Chapter 17

584 157 57
                                    

Ketika mendekati subuh, hujan turun begitu deras membasahi tanah. Yuki bisa merasakan hawa dinginnya bahkan meski telah bersembunyi di bawah selimut dan dengan pelukan hangat dari Ravi. Aduh, Yuki mendadak jadi malu. Untuk pertama kali dalam hidup, Yuki tidur sambil dipeluk cowok ganteng yang merupakan suaminya sendiri. Mereka baru satu hari menjadi pasangan sah, tapi sayang dong belum anu. Baik Ravi dan Yuki kelelahan karena pesta pernikahan kemarin. Duh, Yuki tanpa sadar malah mengeratkan pelukannya, merasakan lengan Ravi yang keras dan kekar. Cowok ini pasti rajin berolahraga, tipe Yuki sekali.

"Hmm,," Jangan bangun dulu please, Yuki masih pengen mengagumi wajah ubin mesjidnya. "Kamu sudah bangun, Dek?"

Taikkkkkk!

Yuki dipanggil Dedek, pas sekali dengan panggilan Mas yang sering dia tujukan ke Ravi. "Kalau masih capek, tidur saja dulu."

Seharusnya Ravi tidak mengatakan hal demikian, pikiran Yuki mulai ngawur sekarang. "Lapar Mas."

"Lapar?"

"E'em." Sumpah, Yuki merutuki dirinya.

Sejujurnya Ravi sedikit heran, ini bahkan masih pukul setengah lima pagi dan Yuki sudah mengatakan lapar.

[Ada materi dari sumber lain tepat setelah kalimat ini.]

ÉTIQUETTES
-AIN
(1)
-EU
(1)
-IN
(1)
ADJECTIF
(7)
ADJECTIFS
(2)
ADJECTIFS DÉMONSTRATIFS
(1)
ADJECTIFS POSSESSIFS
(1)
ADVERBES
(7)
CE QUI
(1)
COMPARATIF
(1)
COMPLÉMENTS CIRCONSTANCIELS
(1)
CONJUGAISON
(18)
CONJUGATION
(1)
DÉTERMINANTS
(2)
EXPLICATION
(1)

Ravi tudak pernah menduga jika istrinya punya kebiasaan sarapan sepagi ini. Tapi tidak masalah deh, kasihan Yuki yang sedang kelelahan. Ravi memutuskan melepaskan pelukan hangatnya dan beranjak dari atas ranjang.

"Mas Ravi mau ke mana?"

"Mas buatin telur mata sapi ya? Jam segini Mama belum masak lauk apa pun."

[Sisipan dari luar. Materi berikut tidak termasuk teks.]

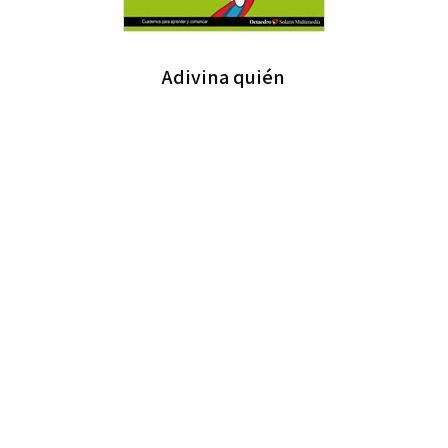
Adivina quién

Indah banget melihat wajah khas bangun tidur Ravi yang diterangi cahaya remang-remang, acak-acakan tapi seksi. "Aku ikut."

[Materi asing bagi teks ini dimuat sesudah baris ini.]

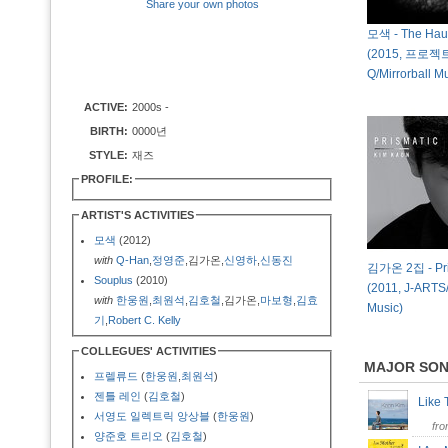
Share your own photos
모색 - The Hau
(2015, 프로젝
Q/Mirrorball M
ACTIVE:
2000s -
BIRTH:
0000년
STYLE:
재즈
PROFILE:
ARTIST'S ACTIVITIES
모색
(2012)
with
Q-Han
,
정영준
,김가온,
신영하
,
신동진
김가온 2집 - Pri
Souplus
(2010)
(2011, J-ARTS
with
한웅원
,
최원석
,
김호철
,김가온,
마보형
,
김효
Music)
기
,
Robert C. Kelly
COLLEGUES' ACTIVITIES
MAJOR SO
프렐류드
(
한웅원
,
최원석
)
젠틀 레인
(
김호철
)
Like
서영도 일렉트릭 앙상블
(
한웅원
)
fr
양준호 트리오
(
김호철
)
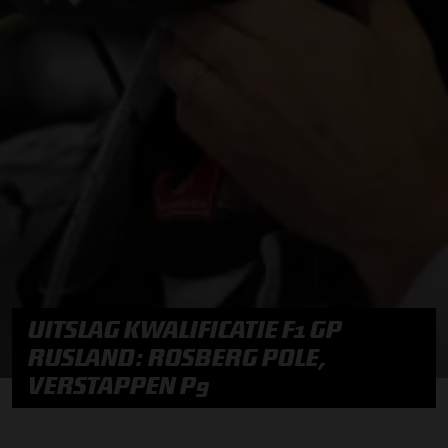
UITSLAG KWALIFICATIE F1 GP
RUSLAND: ROSBERG POLE,
VERSTAPPEN P9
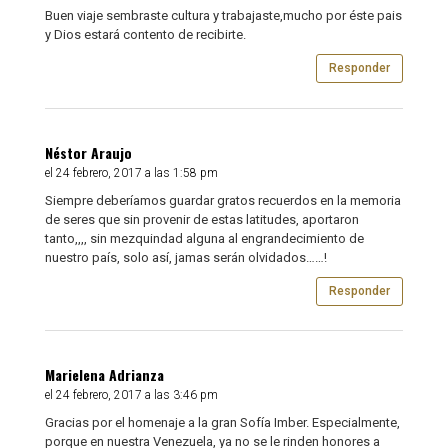
Buen viaje sembraste cultura y trabajaste,mucho por éste pais
y Dios estará contento de recibirte.
Responder
Néstor Araujo
el 24 febrero, 2017 a las 1:58 pm
Siempre deberíamos guardar gratos recuerdos en la memoria
de seres que sin provenir de estas latitudes, aportaron
tanto,,,, sin mezquindad alguna al engrandecimiento de
nuestro país, solo así, jamas serán olvidados……!
Responder
Marielena Adrianza
el 24 febrero, 2017 a las 3:46 pm
Gracias por el homenaje a la gran Sofía Imber. Especialmente,
porque en nuestra Venezuela, ya no se le rinden honores a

"Jangan, tunggu saja di sini."

Akan lebih baik jika Yuki anteng di kamar pengantin mereka, Ravi parno sendiri jika terjadi hal-hal yang tidak diinginkan. Rose kakak ceweknya, manusia satu itu sudah pasti menyiapkan sejuta rencana untuk merecokinya. Ravi jones sejak lahir, salah. Ravi menikah pun, makin salah.

"Hai Cimenk." Panjang umurnya.

Ravi baru membuka lemari pendingin untuk mengambil telur, dan Rose tiba-tiba muncul dengan piyama merah muda. "Apa?"

"Lo sudah ewe belum?" Asw!

Ravi tidak menyahuti, memilih menuangkan minyak ke wajan teflon dan menyalakan kompor untuk menggoreng telur. Jika Ravi tersulut, Rose yang malah kegirangan.

"Ewe enak nggak sih Menk?"

"Apaan sih lo ewa-ewe mulu?!"

Ngehahaaa, kena. "Kalau tahu yang enak-enak tuh, bagi juga dong pengalamannya."

Sumpah! Rose isengnya keterlaluan. "O'on banget lo tanya-tanya begitu ke gue."

"Ya kan lo adek gue, Cimenkkk!" Tumben mengakui, biasanya sering menyebut Ravi anak pungut. "Jadi gimana lo abis ewe?"

"Berani lo bilang ewe sekali lagi, gue aduin ke Mama lo. Biar segera dikawinin."

Menurut Ravi, Rose adalah musibah.

Jadi begitu telur mata sapi matang, kabur dari Rose adalah pilihan terbaik. Ravi tidak lupa mengambil nasi, lalu bergegas menuju lantai atas. Saat itu, lampu kamar sudah menyala. Ravi menemukan Yuki duduk di pinggiran ranjang dengan wajah yang lebih segar, sepertinya dia baru mencuci muka.

"Kok cuma satu piring Mas?"

"Kenapa?"

"Mas Ravi nggak makan juga?"

"Kamu saja, nih." Yuki menerima piring yang diberikan Ravi, sedangkan suaminya itu tampak berjalan ke sisi ruangan untuk mengambil botol minum. Cara berjalannya terus Yuki perhatikan, bahkan saat Ravi berbalik menuju ranjang. "Minumnya air putih saja nggak apa-apa kan? Mas lupa tadi nggak ngebikinin kamu teh hangat."